Problem details: Only the lines from the start of the entries through the line with "no protein positivity" are wanted; please output them exactly.
━━━ Data records
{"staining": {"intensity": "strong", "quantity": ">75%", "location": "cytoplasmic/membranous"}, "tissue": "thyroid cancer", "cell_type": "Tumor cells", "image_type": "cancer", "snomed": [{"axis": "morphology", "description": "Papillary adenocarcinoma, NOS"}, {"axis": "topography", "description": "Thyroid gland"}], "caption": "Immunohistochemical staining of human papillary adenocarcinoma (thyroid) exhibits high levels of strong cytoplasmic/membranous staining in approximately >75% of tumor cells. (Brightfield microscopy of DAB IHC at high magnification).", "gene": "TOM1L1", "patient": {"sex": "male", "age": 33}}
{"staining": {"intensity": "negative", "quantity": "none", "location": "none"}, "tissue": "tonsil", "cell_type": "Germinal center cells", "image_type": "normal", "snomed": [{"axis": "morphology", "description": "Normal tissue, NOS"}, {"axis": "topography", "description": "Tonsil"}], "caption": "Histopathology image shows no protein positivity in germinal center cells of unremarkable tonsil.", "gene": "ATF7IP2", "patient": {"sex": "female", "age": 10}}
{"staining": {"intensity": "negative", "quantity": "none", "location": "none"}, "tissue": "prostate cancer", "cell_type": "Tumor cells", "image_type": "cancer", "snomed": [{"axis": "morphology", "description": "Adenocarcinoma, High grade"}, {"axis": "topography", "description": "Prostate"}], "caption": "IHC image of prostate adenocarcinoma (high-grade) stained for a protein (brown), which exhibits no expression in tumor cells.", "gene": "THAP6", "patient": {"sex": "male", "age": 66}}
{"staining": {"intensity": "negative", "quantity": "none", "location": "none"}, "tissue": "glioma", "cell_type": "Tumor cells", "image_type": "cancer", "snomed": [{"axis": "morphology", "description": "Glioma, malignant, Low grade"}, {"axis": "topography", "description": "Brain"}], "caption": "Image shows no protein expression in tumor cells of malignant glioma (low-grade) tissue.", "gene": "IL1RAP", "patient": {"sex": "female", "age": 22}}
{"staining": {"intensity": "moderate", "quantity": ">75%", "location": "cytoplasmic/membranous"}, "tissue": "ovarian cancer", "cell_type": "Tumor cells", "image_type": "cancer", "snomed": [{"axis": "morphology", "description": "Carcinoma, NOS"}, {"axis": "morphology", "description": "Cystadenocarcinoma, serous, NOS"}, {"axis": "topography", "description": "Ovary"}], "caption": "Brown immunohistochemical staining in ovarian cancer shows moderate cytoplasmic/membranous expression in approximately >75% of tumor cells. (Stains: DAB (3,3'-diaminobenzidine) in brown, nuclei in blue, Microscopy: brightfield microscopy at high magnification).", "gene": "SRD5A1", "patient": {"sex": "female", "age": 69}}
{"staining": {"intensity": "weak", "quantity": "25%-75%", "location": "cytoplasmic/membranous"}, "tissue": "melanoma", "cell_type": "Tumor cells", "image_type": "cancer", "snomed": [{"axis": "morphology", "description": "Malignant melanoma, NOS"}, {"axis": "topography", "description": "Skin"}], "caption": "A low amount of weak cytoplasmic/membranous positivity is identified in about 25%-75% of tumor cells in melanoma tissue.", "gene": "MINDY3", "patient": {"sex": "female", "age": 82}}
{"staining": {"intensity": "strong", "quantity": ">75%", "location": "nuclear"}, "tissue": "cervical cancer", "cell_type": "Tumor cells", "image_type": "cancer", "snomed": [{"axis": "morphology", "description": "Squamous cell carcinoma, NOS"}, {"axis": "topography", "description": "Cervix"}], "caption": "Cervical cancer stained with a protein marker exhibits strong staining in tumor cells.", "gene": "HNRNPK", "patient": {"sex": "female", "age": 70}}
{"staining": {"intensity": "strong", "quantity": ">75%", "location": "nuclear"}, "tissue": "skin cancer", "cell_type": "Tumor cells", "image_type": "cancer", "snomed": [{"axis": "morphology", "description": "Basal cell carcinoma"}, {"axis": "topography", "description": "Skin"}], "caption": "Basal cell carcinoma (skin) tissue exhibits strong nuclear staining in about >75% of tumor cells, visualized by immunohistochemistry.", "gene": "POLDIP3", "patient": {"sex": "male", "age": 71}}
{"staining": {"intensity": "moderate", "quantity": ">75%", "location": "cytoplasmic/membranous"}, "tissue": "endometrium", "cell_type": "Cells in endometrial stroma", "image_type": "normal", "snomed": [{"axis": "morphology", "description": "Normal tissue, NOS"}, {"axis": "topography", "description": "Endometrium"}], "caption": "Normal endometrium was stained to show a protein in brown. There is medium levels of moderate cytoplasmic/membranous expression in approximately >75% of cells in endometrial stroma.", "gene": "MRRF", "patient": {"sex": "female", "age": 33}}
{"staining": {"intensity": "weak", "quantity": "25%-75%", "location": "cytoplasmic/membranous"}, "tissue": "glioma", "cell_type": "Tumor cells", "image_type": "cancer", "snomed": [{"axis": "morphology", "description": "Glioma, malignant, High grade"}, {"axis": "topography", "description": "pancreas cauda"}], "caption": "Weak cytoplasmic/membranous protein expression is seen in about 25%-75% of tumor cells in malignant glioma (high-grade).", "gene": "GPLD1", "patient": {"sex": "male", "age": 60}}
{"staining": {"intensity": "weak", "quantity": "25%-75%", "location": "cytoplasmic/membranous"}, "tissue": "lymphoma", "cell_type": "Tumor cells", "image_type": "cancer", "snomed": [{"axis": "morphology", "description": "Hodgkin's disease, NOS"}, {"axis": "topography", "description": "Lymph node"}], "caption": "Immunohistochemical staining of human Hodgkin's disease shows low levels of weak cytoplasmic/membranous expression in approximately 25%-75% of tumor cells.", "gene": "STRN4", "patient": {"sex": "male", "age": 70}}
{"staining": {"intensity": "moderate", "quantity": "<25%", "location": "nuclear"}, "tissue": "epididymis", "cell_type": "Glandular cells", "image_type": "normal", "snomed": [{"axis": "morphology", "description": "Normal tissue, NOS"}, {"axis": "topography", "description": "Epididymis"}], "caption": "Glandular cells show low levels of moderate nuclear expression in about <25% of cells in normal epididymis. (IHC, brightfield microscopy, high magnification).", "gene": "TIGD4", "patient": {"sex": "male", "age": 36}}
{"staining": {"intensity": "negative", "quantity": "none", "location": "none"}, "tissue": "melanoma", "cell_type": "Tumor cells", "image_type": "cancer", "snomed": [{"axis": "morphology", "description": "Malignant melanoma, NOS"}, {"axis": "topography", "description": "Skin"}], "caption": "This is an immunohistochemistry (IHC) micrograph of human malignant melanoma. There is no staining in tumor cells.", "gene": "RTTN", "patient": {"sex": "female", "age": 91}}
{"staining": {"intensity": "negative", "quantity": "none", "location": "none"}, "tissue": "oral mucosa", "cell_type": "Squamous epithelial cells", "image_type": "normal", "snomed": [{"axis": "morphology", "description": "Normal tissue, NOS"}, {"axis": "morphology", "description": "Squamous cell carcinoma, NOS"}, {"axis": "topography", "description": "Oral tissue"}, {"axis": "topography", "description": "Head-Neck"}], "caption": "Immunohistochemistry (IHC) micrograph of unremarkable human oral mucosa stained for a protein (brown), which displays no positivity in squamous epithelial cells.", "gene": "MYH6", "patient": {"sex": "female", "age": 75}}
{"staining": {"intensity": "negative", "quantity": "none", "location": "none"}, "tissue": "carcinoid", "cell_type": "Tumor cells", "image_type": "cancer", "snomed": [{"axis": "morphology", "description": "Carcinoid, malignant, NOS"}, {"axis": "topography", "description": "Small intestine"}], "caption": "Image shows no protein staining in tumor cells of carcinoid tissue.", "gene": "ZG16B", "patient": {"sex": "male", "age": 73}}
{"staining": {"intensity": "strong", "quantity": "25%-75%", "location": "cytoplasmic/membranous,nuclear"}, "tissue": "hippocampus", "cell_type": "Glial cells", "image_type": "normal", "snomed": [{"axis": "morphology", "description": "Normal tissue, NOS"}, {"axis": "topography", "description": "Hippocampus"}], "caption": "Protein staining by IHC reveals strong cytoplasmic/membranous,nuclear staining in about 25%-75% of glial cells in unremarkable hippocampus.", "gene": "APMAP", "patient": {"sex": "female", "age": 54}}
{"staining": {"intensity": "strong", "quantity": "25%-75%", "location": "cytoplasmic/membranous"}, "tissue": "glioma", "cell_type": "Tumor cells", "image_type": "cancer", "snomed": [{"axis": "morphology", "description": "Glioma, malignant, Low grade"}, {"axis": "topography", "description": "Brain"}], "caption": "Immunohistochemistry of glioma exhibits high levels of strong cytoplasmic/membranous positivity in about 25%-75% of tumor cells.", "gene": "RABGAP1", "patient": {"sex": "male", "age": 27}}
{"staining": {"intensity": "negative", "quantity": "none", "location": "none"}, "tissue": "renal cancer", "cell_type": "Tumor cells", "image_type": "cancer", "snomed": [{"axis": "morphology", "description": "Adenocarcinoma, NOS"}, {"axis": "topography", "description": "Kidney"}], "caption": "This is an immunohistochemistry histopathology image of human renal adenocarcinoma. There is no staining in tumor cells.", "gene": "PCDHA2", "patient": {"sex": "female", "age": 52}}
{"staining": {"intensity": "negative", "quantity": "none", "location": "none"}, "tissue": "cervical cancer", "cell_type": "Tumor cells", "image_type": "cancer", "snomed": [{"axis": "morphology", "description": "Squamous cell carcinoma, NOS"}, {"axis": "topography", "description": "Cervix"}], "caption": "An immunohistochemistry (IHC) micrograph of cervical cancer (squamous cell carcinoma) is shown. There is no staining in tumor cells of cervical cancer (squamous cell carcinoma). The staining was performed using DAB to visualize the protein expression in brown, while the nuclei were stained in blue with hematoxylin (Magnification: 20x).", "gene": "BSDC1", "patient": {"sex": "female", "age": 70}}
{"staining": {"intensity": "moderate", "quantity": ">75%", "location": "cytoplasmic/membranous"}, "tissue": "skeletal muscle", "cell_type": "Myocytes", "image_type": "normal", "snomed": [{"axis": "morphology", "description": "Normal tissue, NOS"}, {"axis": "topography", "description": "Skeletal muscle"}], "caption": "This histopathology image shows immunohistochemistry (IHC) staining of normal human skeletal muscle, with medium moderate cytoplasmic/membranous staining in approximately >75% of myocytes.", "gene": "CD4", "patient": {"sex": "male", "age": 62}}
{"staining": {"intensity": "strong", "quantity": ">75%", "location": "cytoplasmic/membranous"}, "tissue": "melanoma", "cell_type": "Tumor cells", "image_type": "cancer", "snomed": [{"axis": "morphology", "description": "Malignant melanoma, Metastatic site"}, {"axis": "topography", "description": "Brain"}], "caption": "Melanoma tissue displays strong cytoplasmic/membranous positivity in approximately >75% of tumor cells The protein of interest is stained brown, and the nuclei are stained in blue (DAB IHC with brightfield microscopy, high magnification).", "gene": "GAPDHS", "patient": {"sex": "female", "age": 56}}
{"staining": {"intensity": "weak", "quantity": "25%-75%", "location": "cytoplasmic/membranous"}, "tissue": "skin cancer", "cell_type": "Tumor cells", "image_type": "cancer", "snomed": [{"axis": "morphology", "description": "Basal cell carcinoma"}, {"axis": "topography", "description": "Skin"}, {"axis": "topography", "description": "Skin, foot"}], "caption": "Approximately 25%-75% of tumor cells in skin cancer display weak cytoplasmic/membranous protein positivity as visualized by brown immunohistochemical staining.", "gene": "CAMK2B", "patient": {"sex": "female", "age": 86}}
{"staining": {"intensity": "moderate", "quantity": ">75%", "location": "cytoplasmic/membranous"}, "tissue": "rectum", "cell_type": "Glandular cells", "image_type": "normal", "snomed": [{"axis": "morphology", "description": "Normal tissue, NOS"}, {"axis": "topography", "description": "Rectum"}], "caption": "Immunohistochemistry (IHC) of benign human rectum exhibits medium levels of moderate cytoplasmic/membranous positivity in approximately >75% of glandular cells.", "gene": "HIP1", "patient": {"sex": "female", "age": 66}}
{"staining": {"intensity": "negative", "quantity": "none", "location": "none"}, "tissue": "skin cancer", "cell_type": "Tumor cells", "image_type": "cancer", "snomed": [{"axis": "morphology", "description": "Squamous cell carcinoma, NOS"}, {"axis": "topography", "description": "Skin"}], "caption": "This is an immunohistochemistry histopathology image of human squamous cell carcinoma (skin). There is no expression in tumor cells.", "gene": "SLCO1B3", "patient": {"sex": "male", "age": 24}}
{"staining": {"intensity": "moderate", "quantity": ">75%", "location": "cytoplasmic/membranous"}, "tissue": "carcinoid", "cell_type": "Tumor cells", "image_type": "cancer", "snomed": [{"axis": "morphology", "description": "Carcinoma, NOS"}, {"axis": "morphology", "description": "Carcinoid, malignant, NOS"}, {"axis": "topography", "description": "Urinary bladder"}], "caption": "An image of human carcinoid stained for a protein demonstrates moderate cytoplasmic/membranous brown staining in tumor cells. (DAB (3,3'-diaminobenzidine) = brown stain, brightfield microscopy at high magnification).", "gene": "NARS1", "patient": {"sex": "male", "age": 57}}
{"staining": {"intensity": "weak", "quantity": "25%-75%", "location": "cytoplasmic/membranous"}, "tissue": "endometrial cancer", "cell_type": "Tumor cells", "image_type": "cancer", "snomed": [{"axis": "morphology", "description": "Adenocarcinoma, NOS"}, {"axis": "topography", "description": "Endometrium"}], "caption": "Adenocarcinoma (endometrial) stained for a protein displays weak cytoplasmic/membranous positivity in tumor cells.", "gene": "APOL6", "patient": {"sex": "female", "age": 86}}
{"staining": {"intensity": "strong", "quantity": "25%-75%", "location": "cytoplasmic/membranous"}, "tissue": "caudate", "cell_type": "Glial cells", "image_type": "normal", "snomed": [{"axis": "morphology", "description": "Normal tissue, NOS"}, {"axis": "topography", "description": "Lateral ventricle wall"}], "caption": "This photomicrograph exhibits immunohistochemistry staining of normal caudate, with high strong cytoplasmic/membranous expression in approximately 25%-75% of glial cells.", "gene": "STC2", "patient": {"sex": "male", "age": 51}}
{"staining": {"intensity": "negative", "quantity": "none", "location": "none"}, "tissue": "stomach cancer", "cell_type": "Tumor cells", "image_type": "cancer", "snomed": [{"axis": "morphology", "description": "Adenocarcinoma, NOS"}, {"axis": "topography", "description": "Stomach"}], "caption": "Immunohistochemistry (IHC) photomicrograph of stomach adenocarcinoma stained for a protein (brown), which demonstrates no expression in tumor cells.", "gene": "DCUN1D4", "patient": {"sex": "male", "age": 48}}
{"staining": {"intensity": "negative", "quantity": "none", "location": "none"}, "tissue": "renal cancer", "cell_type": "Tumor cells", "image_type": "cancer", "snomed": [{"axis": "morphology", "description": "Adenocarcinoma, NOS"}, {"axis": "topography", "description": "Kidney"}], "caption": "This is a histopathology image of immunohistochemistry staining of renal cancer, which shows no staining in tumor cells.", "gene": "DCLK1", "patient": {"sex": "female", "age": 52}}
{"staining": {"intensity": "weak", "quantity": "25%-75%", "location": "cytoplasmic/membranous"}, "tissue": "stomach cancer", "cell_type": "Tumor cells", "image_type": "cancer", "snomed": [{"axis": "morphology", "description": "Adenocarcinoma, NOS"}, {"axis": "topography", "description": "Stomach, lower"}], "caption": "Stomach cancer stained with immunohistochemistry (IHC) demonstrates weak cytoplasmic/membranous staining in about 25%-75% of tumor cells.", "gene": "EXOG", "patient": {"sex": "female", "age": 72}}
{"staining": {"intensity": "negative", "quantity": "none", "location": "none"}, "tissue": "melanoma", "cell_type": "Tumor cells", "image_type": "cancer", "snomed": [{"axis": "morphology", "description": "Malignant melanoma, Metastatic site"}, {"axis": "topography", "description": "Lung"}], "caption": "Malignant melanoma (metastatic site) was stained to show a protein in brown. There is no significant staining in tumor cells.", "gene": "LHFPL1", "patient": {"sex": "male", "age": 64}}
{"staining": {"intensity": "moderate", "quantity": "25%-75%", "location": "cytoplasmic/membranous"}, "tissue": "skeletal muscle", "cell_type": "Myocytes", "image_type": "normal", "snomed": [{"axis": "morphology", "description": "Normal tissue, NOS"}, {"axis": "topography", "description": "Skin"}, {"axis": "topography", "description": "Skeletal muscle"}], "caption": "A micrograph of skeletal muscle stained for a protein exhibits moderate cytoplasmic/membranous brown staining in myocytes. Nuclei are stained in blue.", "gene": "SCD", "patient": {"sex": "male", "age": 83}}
━━━━━━
Solution to this exercise:
{"staining": {"intensity": "strong", "quantity": ">75%", "location": "cytoplasmic/membranous"}, "tissue": "thyroid cancer", "cell_type": "Tumor cells", "image_type": "cancer", "snomed": [{"axis": "morphology", "description": "Papillary adenocarcinoma, NOS"}, {"axis": "topography", "description": "Thyroid gland"}], "caption": "Immunohistochemical staining of human papillary adenocarcinoma (thyroid) exhibits high levels of strong cytoplasmic/membranous staining in approximately >75% of tumor cells. (Brightfield microscopy of DAB IHC at high magnification).", "gene": "TOM1L1", "patient": {"sex": "male", "age": 33}}
{"staining": {"intensity": "negative", "quantity": "none", "location": "none"}, "tissue": "tonsil", "cell_type": "Germinal center cells", "image_type": "normal", "snomed": [{"axis": "morphology", "description": "Normal tissue, NOS"}, {"axis": "topography", "description": "Tonsil"}], "caption": "Histopathology image shows no protein positivity in germinal center cells of unremarkable tonsil.", "gene": "ATF7IP2", "patient": {"sex": "female", "age": 10}}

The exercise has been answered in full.